• EXCERPTED TEXT
BEGIN
Rail Anchors

Disclaimer/Printing Acknowlegment
Rail Anchors Defined
Rivet Tool from a Rail Anchor
Pipe Swage Made from 2 Rail Anchors
Other Rail Anchor Projects

Rail Anchors - Defined

The white bar is where the bottom of the rail would be.
For scale the picture is 8.5" x 11". All of these specimens were located within only a few yards of each other along a track in Irving, TX. (DFW Metro Area).

A- This one has a "T" cross section and is called the "Fair® Rail Anchor" mfg by "Portec Rail Products, Inc." Old link - http://www.portecrail.com/html/ra.htm

B- This one has a "U" cross section. The opening is down, away from the rail.
C- This one has a made plain retangular bar stock.
Unit Rail Anchor Co. makes a product similar to B and C. Take a look.

From the Railroad Glossary, Terms, Definitions
Anticreeper- A device attached to the base of a rail and bearing against a crosstie, to keep the rail from moving longitudinally under traffic. Also called Rail Anchor.
END
• EXTRACTED ENTRIES
BEGIN
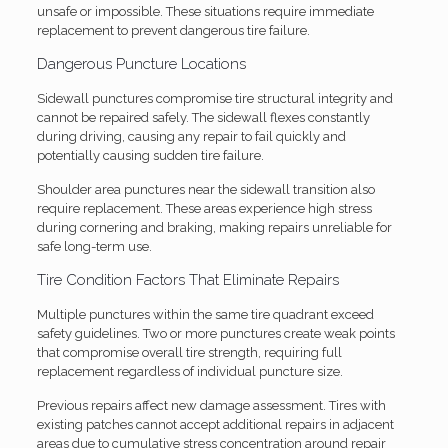
unsafe or impossible. These situations require immediate
replacement to prevent dangerous tire failure.
Dangerous Puncture Locations
Sidewall punctures compromise tire structural integrity and
cannot be repaired safely. The sidewall flexes constantly
during driving, causing any repair to fail quickly and
potentially causing sudden tire failure.
Shoulder area punctures near the sidewall transition also
require replacement. These areas experience high stress
during cornering and braking, making repairs unreliable for
safe long-term use.
Tire Condition Factors That Eliminate Repairs
Multiple punctures within the same tire quadrant exceed
safety guidelines. Two or more punctures create weak points
that compromise overall tire strength, requiring full
replacement regardless of individual puncture size.
Previous repairs affect new damage assessment. Tires with
existing patches cannot accept additional repairs in adjacent
areas due to cumulative stress concentration around repair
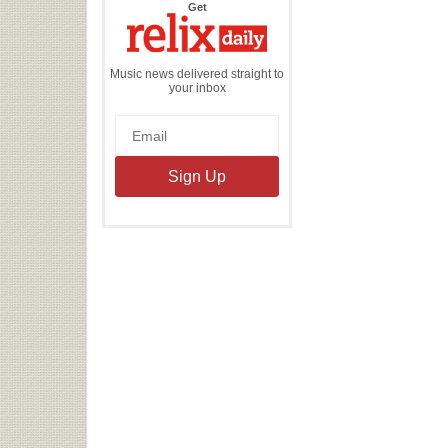
the
Get
Relix
Daily
Music news delivered straight to
your inbox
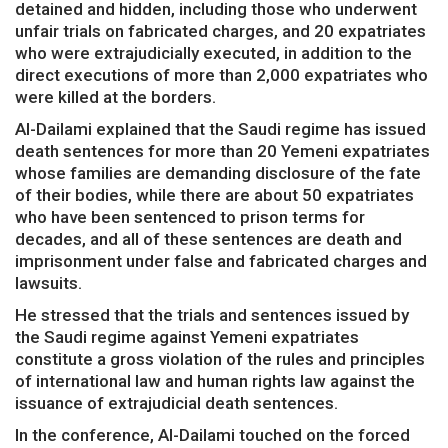
detained and hidden, including those who underwent
unfair trials on fabricated charges, and 20 expatriates
who were extrajudicially executed, in addition to the
direct executions of more than 2,000 expatriates who
were killed at the borders.
Al-Dailami explained that the Saudi regime has issued
death sentences for more than 20 Yemeni expatriates
whose families are demanding disclosure of the fate
of their bodies, while there are about 50 expatriates
who have been sentenced to prison terms for
decades, and all of these sentences are death and
imprisonment under false and fabricated charges and
lawsuits.
He stressed that the trials and sentences issued by
the Saudi regime against Yemeni expatriates
constitute a gross violation of the rules and principles
of international law and human rights law against the
issuance of extrajudicial death sentences.
In the conference, Al-Dailami touched on the forced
END
• QUESTIONS
1 - Answer these from the rail anchor page:
(a) In what city were the rail anchor specimens found?
(b) Which way does the opening of anchor B face?
(c) What other name does the glossary give for a rail anchor?
2 - Say whether each statement agrees with the rail anchor page, and quote the words that decide it:
(a) The Fair Rail Anchor has a "U" cross section.
(b) The picture measures 8.5" x 11".
(c) An anticreeper bears against a crosstie.
3 - Continue the rail anchor page from where it ends.

• RESPONSES BY TASK
1 -
(a) Irving, TX, in the DFW Metro Area.
(b) Down, away from the rail.
(c) Anticreeper.

2 -
(a) No. "This one has a "T" cross section and is called the "Fair® Rail Anchor""
(b) Yes. "For scale the picture is 8.5" x 11"."
(c) Yes. "A device attached to the base of a rail and bearing against a crosstie"

3 -
Rail anchor- A device attached to a rail to keep it from moving longitudinally as a result of temperature change or under traffic. Also called anticreeper.

Rail creeping- Intermittent longitudinal sliding movement of rails in track under traffic or because of temperature changes. The effect of rail creeping is resisted by anticreepers or rail anchors.

A similar item is sold at this link. This product is for maintaining a current in an electrified rail system. Old link - http://www.railway-technology.com/contractors/track/kaufman/index.html - A. KAUFMANN AG - KAGO RAIL CONTACT CLAMPS


Railroad Definitons. An excellent set of graphics defining the parts of the rail and tie system.

My interest in railroads and its hardware is much as any young feller. Trains, planes and boats ... anything that is big, moves and makes a great sound. I was raised in southern Oklahoma only a mile from a railroad and brought home every old spike or whatever that I could pick up and mom or dad didn't tell me to throw down.

From this and many other such things I developed a taste for tools and wood and metal were my main stay. At about age 27 (1987) I met op with some folks that did blacksmithing and that has been a passion ever since. I didn't get into using old railroad stuff until I joined the North Texas Blacksmiths Association (NTBA) and found some advice and encouragement to do more 'smithing.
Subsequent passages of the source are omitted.